4.12. Flow Cytometry
After co-culturing, cells were harvested with accutase according to the manufacturer’s instructions (Chemicon, Millipore, Darmstadt, Germany). Cell sorting and analysis were performed on a FACSAria IIIu cell sorter (BD Biosciences) using an 85 µm nozzle. Strict forward scatter pulse height vs. pulse width gating was used to exclude cell doublets from the analysis. Flow cytometric data were analyzed using FlowJo software (BD Biosciences).
4.13. Apoptosis Assays
After the TCs (MCF7-mCherry or MDA-MB-231-mCherry) were co-cultured with HUVEC-GFP cells over different time points (24, 48, and 72 h), we harvested cells with accutase according to the manufacturer’s instructions (Chemicon, Millipore, Darmstadt, Germany), centrifuged them at 250× g for 4 min, and resuspended them in the 1× annexin V binding buffer (BD Biosciences). Cells were stained with Alexa Fluor 647-labeled annexin V (1:20, Biolegend, San Diego, CA, USA) and 1.43 μM DAPI to distinguish apoptotic from necrotic cells. All samples were analyzed on a FACSAria IIIu cell sorter (BD Biosciences). Data analysis was performed using FlowJo software (BD Biosciences).
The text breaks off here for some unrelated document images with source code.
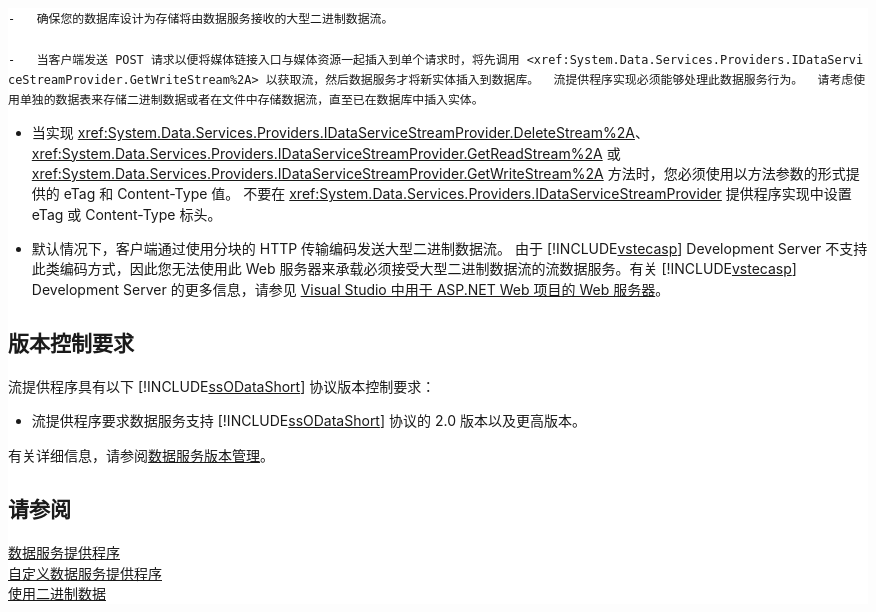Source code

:     -   确保您的数据库设计为存储将由数据服务接收的大型二进制数据流。  
  
    -   当客户端发送 POST 请求以便将媒体链接入口与媒体资源一起插入到单个请求时，将先调用 <xref:System.Data.Services.Providers.IDataServiceStreamProvider.GetWriteStream%2A> 以获取流，然后数据服务才将新实体插入到数据库。  流提供程序实现必须能够处理此数据服务行为。  请考虑使用单独的数据表来存储二进制数据或者在文件中存储数据流，直至已在数据库中插入实体。  
  
-   当实现 <xref:System.Data.Services.Providers.IDataServiceStreamProvider.DeleteStream%2A>、<xref:System.Data.Services.Providers.IDataServiceStreamProvider.GetReadStream%2A> 或 <xref:System.Data.Services.Providers.IDataServiceStreamProvider.GetWriteStream%2A> 方法时，您必须使用以方法参数的形式提供的 eTag 和 Content\-Type 值。  不要在 <xref:System.Data.Services.Providers.IDataServiceStreamProvider> 提供程序实现中设置 eTag 或 Content\-Type 标头。  
  
-   默认情况下，客户端通过使用分块的 HTTP 传输编码发送大型二进制数据流。  由于 [!INCLUDE[vstecasp](../../../../includes/vstecasp-md.md)] Development Server 不支持此类编码方式，因此您无法使用此 Web 服务器来承载必须接受大型二进制数据流的流数据服务。有关 [!INCLUDE[vstecasp](../../../../includes/vstecasp-md.md)] Development Server 的更多信息，请参见 [Visual Studio 中用于 ASP.NET Web 项目的 Web 服务器](http://msdn.microsoft.com/zh-cn/31d4f588-df59-4b7e-b9ea-e1f2dd204328)。  
  
<a name="versioning"></a>   
## 版本控制要求  
 流提供程序具有以下 [!INCLUDE[ssODataShort](../../../../includes/ssodatashort-md.md)] 协议版本控制要求：  
  
-   流提供程序要求数据服务支持 [!INCLUDE[ssODataShort](../../../../includes/ssodatashort-md.md)] 协议的 2.0 版本以及更高版本。  
  
 有关详细信息，请参阅[数据服务版本管理](../../../../docs/framework/data/wcf/data-service-versioning-wcf-data-services.md)。  
  
## 请参阅  
 [数据服务提供程序](../../../../docs/framework/data/wcf/data-services-providers-wcf-data-services.md)   
 [自定义数据服务提供程序](../../../../docs/framework/data/wcf/custom-data-service-providers-wcf-data-services.md)   
 [使用二进制数据](../../../../docs/framework/data/wcf/working-with-binary-data-wcf-data-services.md)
4.14. Exosome Isolation from Cell Culture Medium (CCM)
Exo-spin precipitation was carried out according to the manufacturer’s instructions (Cell Guidance Systems, Cambridge, United Kingdom). Briefly, 10 mL cell culture medium was collected and centrifuged at 300× g for 10 min to remove cells. The supernatant was then transferred to a new centrifuge tube and spun at 16,000× g for 30 min to remove any remaining cell debris. Exo-spin buffer at a 2:1 ratio was mixed with clarified CCM and incubated overnight at 4 °C. The sample was then spun at 20,000× g for 30 min, the supernatant was discarded, and the pellet was resuspended in 100 µL of PBS. The sample was further purified using the provided columns, and exosomes were eluted in 200 µL of PBS.
Statistical analyses were performed using GraphPad Prism 6 software (GraphPad Software, La Jolla, CA, USA). Comparisons between two groups were conducted with Student’s t-test, and analyses among more than two groups were performed using one-way ANOVA followed by Tukey’s post hoc test. Differences with p values < 0.05 were considered significant.